Da solide diventano liquide: il punto di forza delle cellule tumorali può renderle sensibili all'imunoterapia

   https://www.healthdesk.it/ricerca/solide-diventano-liquide-punto-forza-cellule-tumorali-pu-renderle-sensibili-allimunoterapia, 15.01.2023

Lo studio

I ricercatori dell’Ifom (l'Istituto di oncologia molecolare dell'Airc) e dell’Università di Milano hanno scoperto che alla base dell’invasività del carcinoma intraduttale mammario c’è il trasformismo materico delle cellule tumorali, che sono in grado di passare dallo stato solido a quello liquido, faciltando così la possibilità di muoversi nell’organismo. Ma la stessa trasformazione, hanno scoperto i ricercatori, può rendere queste cellule più sensibili all'immunoterapia: da strategia di invasione potrebbe pertanto essere convertito in chiave terapeutica.
 

I risultati dello studio, condotto grazie al sostegno di Fondazione Airc, sono stati pubblicati su Nature Materials.

Il carcinoma intraduttale mammario è diagnosticato in circa il 20% dei casi di canco al seno. Le sue cellule si sviluppano e proliferano all’interno dei confini del dotto della ghiandola mammaria. I tessuti sani circostanti comprimono la massa tumorale e ne alterano le proprietà fisiche, favorendone l’irrigidimento e prevenendone l’espansione. «Grazie a questo meccanismo di difesa – spiega Giorgio Scita, a capo del laboratorio Meccanismi di ricerca delle cellule tumorali dell’Ifom e professore di Patologia generale all'Università di Milano – per circa il 70% di questi tumori non sarebbe necessario alcun tipo di intervento né chirurgico né farmacologico, in quanto spesso regredirebbero spontaneamente. Solo il 30% circa progredisce, dando luogo a metastasi a distanza». Oggi, però, non ci sono strumenti per prevedere se una paziente rientrerà nel 30% o nel 70% dei casi. Di conseguenza tutte le pazienti sono sottoposte indistintamente alla stessa terapia, subendo effetti collaterali che per la maggior parte di loro sarebbe evitabile. «La sfida che ci siamo posti come gruppo di ricerca è stata di indagare le caratteristiche fisiche alla base delle due categorie di tumore – racconta Scita - per cercare di indentificare criteri con cui differenziare i trattamenti e ridurre al minimo indispensabile le terapie applicate».

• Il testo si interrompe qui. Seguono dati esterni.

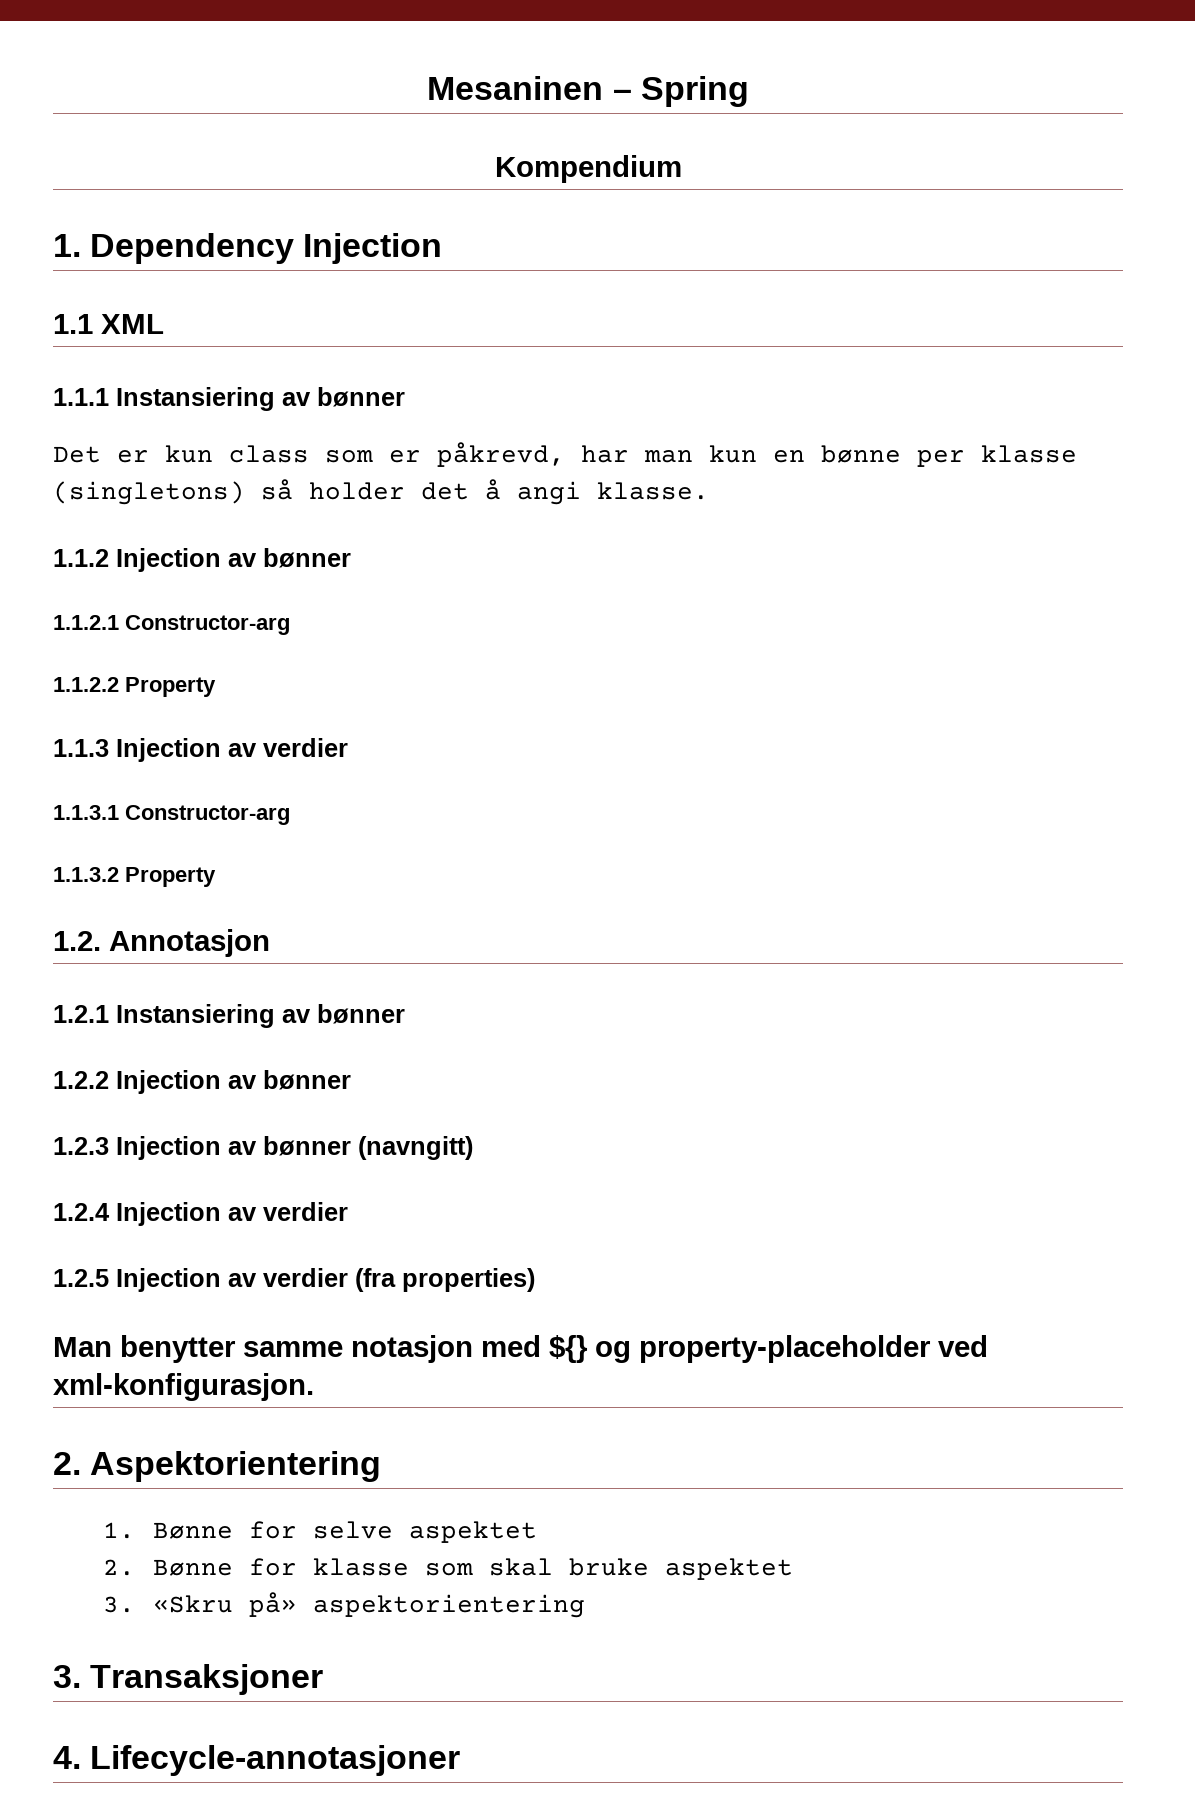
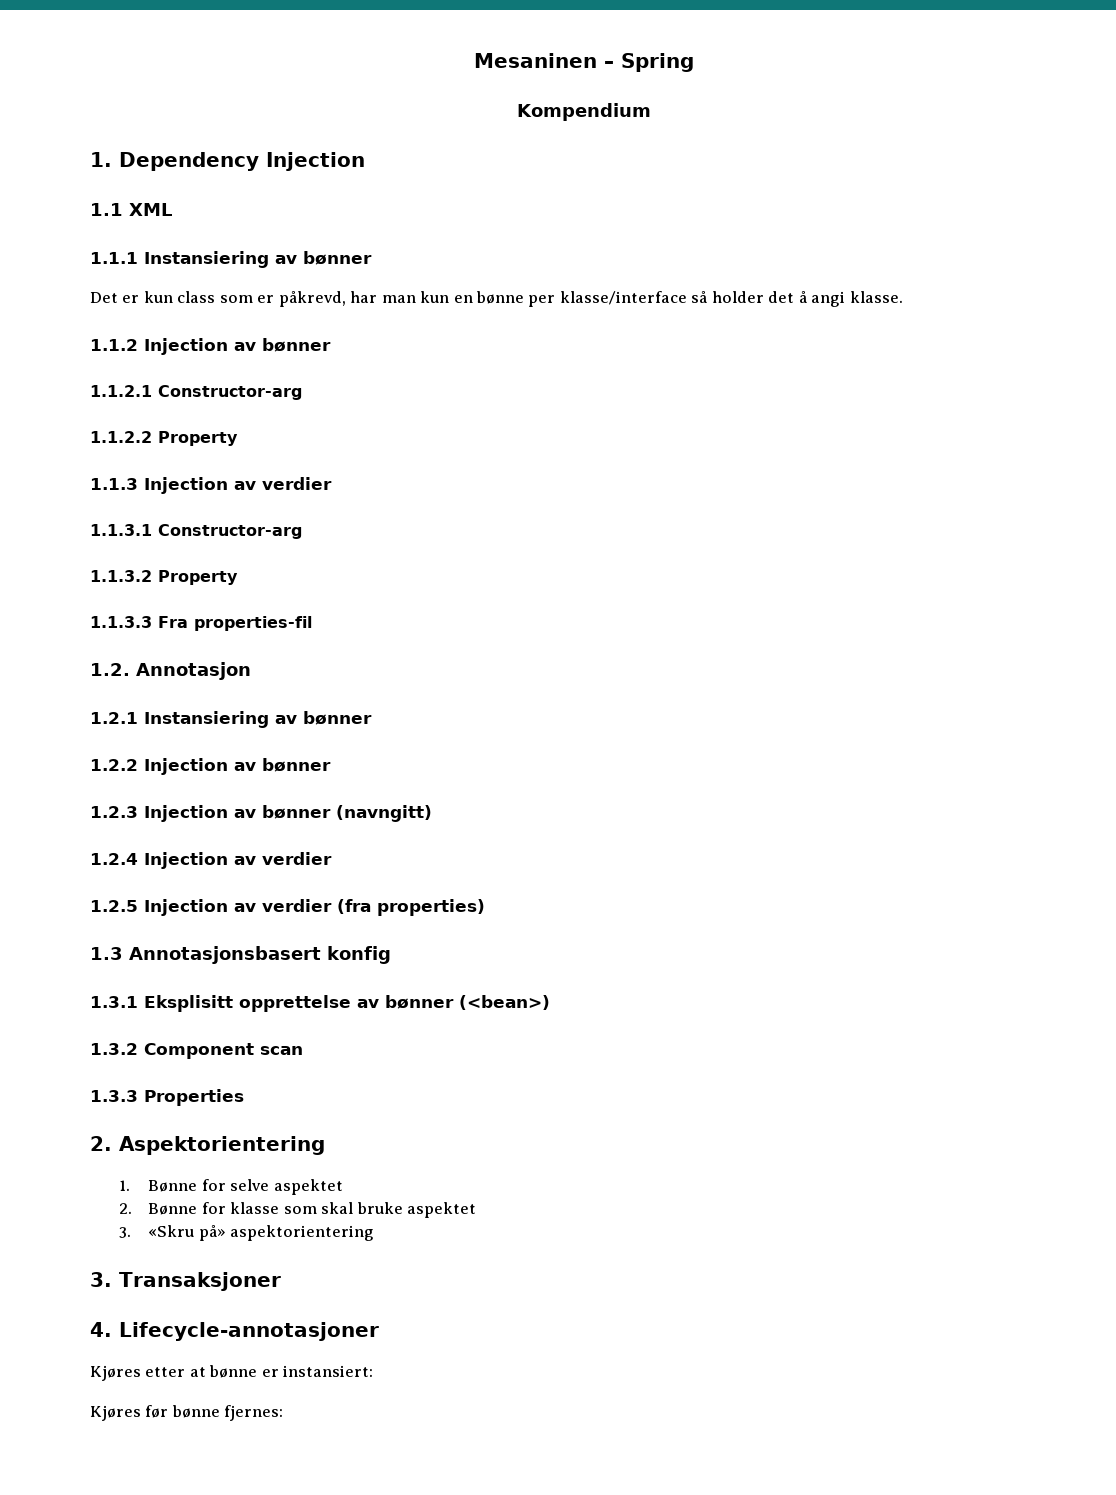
[981,445,1077,463] [53,481,245,505] klasse (singletons) -> [559,291,687,305] klasse/interface
(216, 877) none -> [90,616,312,631] // 1.1.3.3 Fra properties-fil
[53,1335,988,1363] [53,1373,314,1401] Man benytter samme notasjon med ${} og property-placeholder ved xml-konfigurasjon. -> [90,946,391,964] [90,995,550,1012] [90,1043,303,1059] [90,1089,244,1106] 1.3 Annotasjonsbasert konfig // 1.3.1 Eksplisitt opprettelse av bønner (<bean>) // 1.3.2 Component scan // 1.3.3 Properties
(461, 1760) none -> [90,1365,374,1381] [90,1405,284,1421] // Kjøres etter at bønne er instansiert: // Kjøres før bønne fjernes:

In un precedente studio il gruppo di ricerca aveva individuato una proprietà meccanica e materiale specifica nelle cellule tumorali di quel 30% votato alla disseminazione metastatica, cioè la capacità del tessuto tumorale solido di diventare fluido. È un po’ come se il tumore fosse in grado di trasformarsi da una massa rigida ma inerte in un flusso liquido e mobile, riuscendo così a superare gli argini meccanici che ostacolano la sua progressione e invasività.

«L’esposizione del tumore a sollecitazione meccaniche ripetute – spiega il ricercatore - comporta una vera e propria trasformazione del suo comportamento all’interno dell’organismo, che porta quest'ultimo ad attivare meccanismi di reazione analoghi a quelli adottati dai tessuti del sistema immunitario esposti ad infezioni virali. Dunque, questa trasformazione, se da un lato un lato conferisce al tumore resistenza a farmaci chemioterapici, potrebbe essere altresì sfruttata come un’arma a doppio taglio per combattere il tumore stesso. In altre parole, stiamo cercando di fare leva sulla capacità di fluidificazione del tumore per trasformare tale capacità da veicolo di aggressività tumorale ad arma per attivare il sistema immunitario. Il tumore passerebbe così da essere immunologicamente “freddo”, cioè non visibile al sistema immunitario, a uno immunologicamente “caldo”, quindi efficacemente trattabile con i moderni approcci d’immunoterapia».

La ricerca è stata condotta in collaborazione con Fabio Giavazzi, ricercatore di Fisica applicata dell’Ateneo milanese, e con Claudio Tripodo, dell’Università di Palermo. Gli esperimenti hanno inoltre richiesto il contributo di un gruppo di fisici dell’Università di Perugia e di diversi partner clinici, dello Ieo di Milano, del Policlinico San Matteo di Pavia, dell'Ospedale Cannizzaro di Catania e del Policlinico Gemelli di Roma. «Questa collaborazione così ampiamente interdisciplinare – conclude Scita – dimostra che fare ricerca d'eccellenza sul cancro significa anche esplorare connessioni trasversali con altri ambiti scientifici, con l'obiettivo di tracciare percorsi terapeutici efficaci in base ad approcci innovativi e a chiavi di lettura inedite».